あまりに相手のことを意識しすぎて関係が壊れることも多々ありました。



*優しくしてくれる人がいると、嫌われたくない一心で、自分そっちのけで相手のことばかり異常に気遣ってしまうので、自分も相手も疲れてうまくいかなくなることがあります。



*自分勝手だと思いますが、自分から事の経過(たとえばPCの設定がまだできないとか)を話しておきながら、後日、相手に事の進行状態を聞かれると、なんだか急かされているような、見張られているような気持ちになってしまって具合が悪くなってしまいます。



*自分の状況や状態をしっかり自分で把握しなければいけないのに、自分の年齢や置かれている立場について考えると、なんてダメな人間なんだろう、と自己嫌悪に陥って具合が悪くなります。

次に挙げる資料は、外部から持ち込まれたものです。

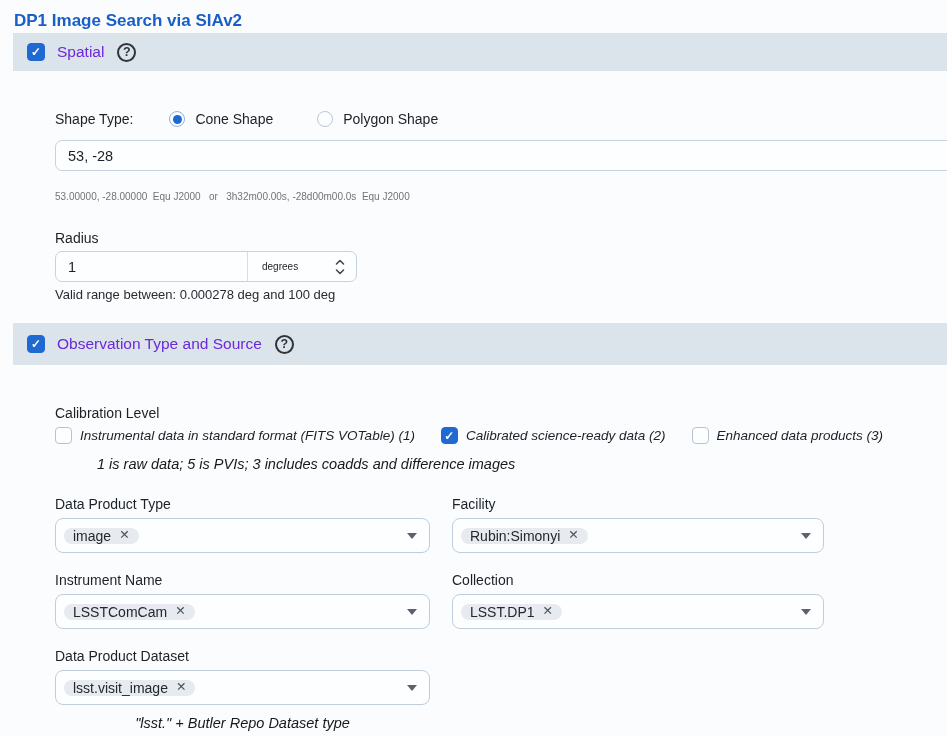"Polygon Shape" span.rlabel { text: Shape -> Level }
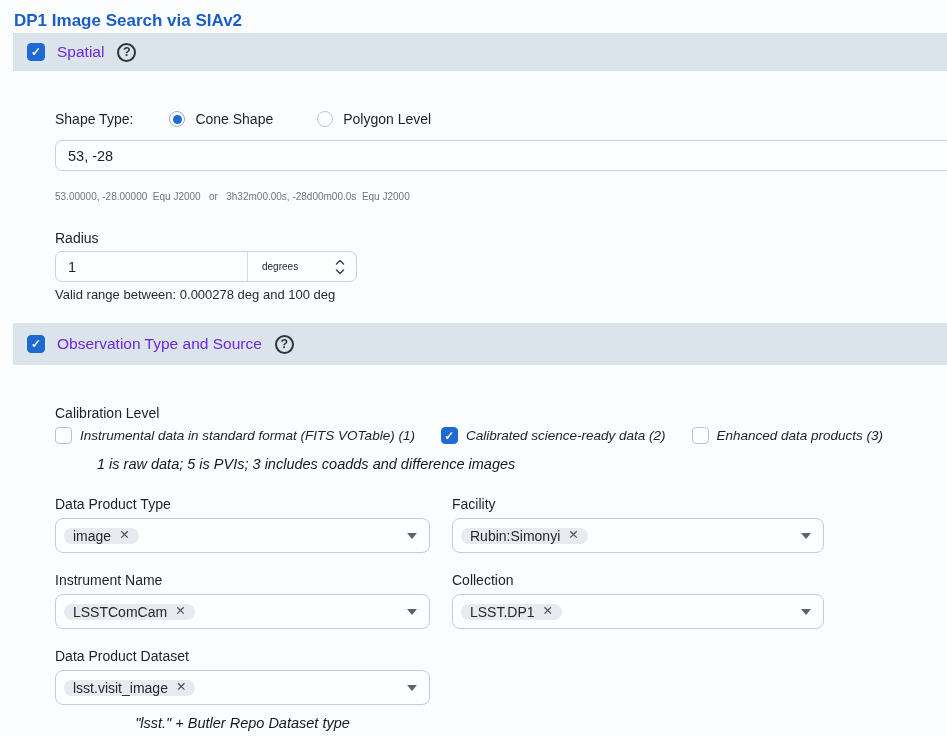"Data Product Dataset" div.flabel { text: Dataset -> Subtype }
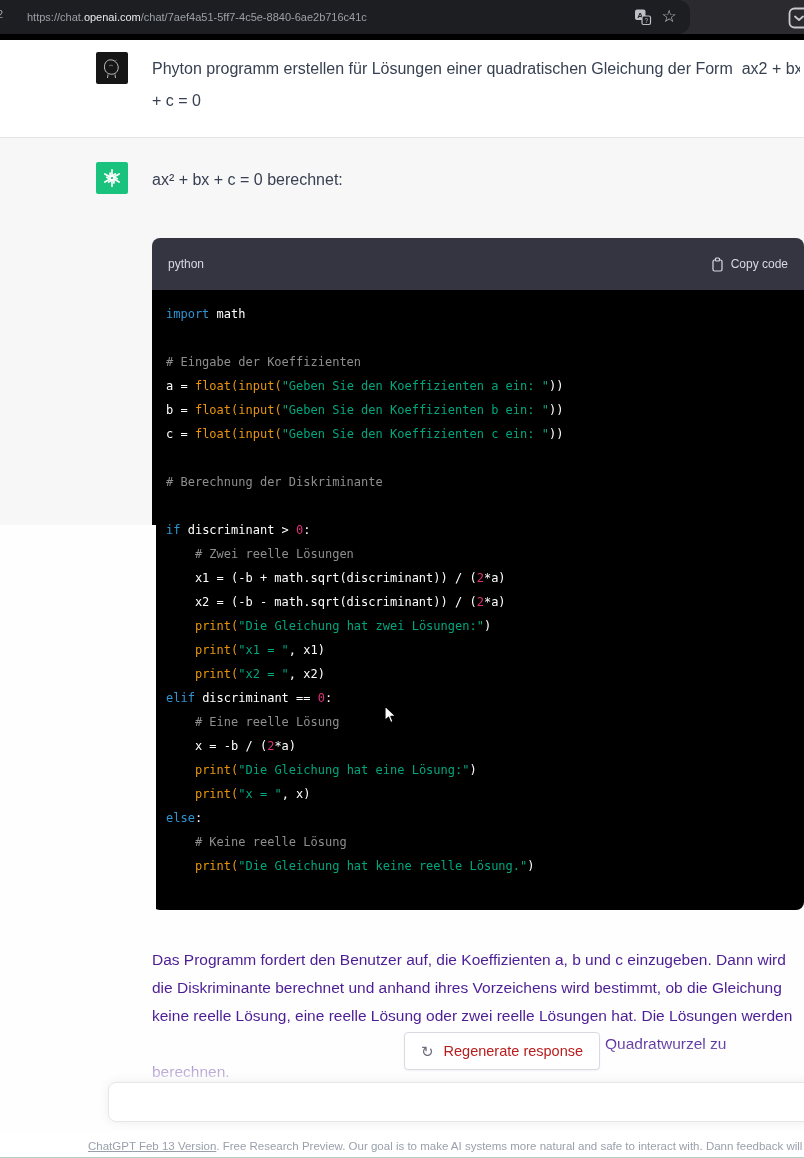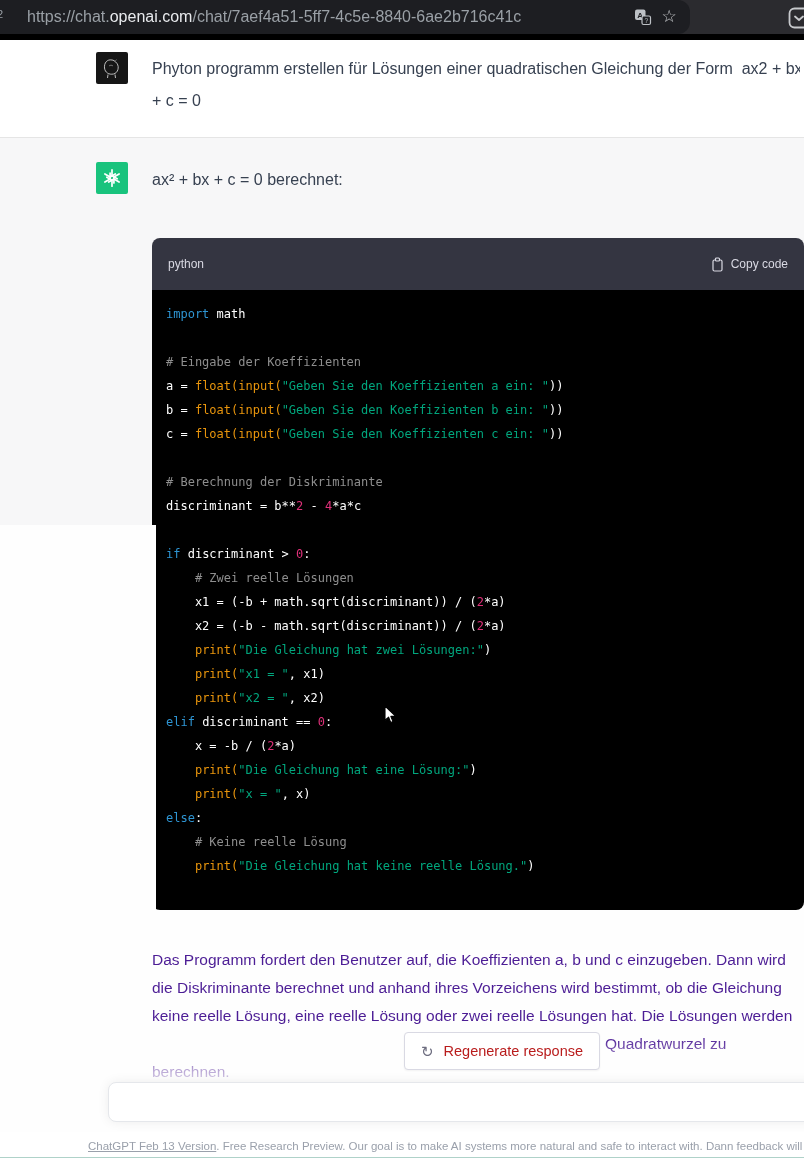"https://chat.openai.com/chat/7aef4a51-5f" .url-text { font-size: 16px -> 11px }
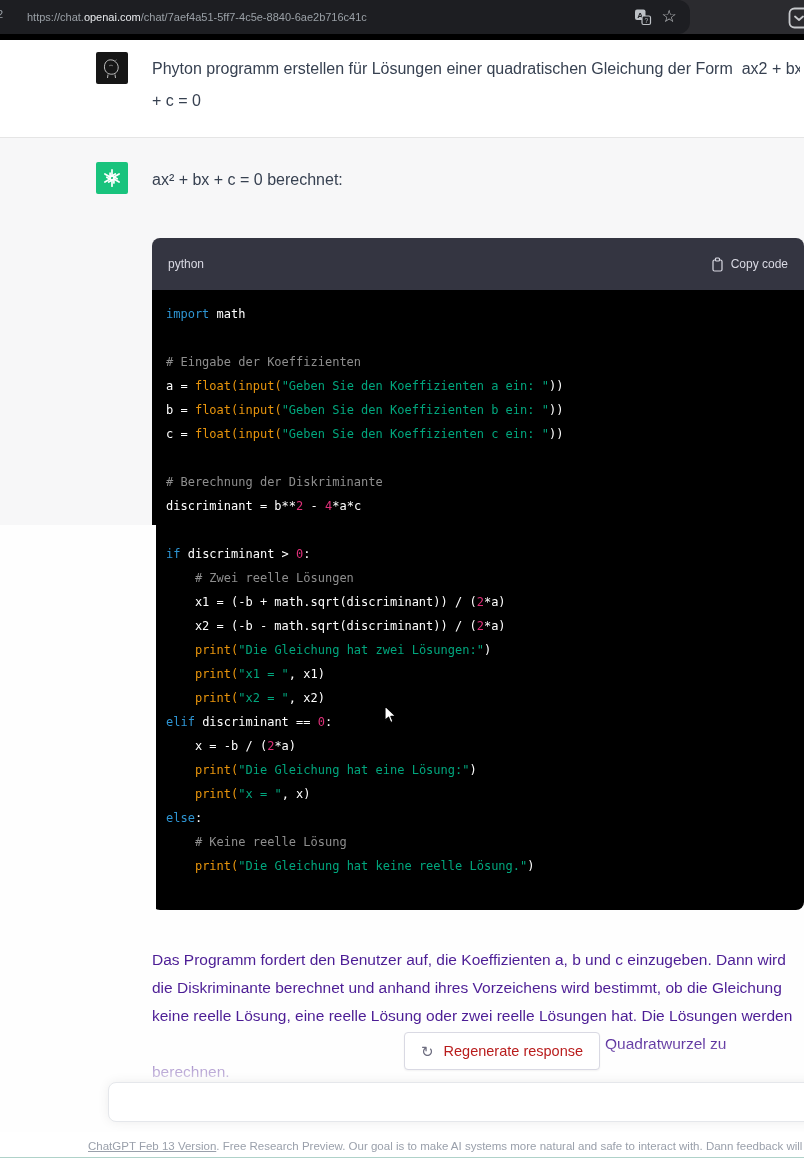"discriminant = b**2 - 4*a*c" div.code-line { html: <div><span>discriminant = b**</span><span>2</span><span> - </span><span>4</span><span>*a*c</span></div> -> none }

(先日、Uさんとの会話のなかで「年金がもし払えなかったら母に払ってもらうと考えればいい」と言っていましたが、「いい大人が言うセリフじゃないよなー、情けないし、せこいし、Uさんも引いたかもしれない」と自己嫌悪に陥っていました)



*何故か人に慣れない。

例外は可愛がってくれていた母方の祖父と、中学校の頃に優しくしてくれていた保健室の先生だけ。

親にでも何か話すときは緊張し、オドオドしてしまう。

8年ほど付き合いのある美容師のお姉さんの前でも緊張し、たびたび口ごもったり、噛んだりしてしまう。


あまりに緊張して変なことを言ってしまい、相手に引かれてしまうのが恐ろしく、集団の中ではほとんど話さないです。

そのせいか、無口な人だと思われていたり、プライドが高く相手を見下してる人に見られたりして嫌われたりします。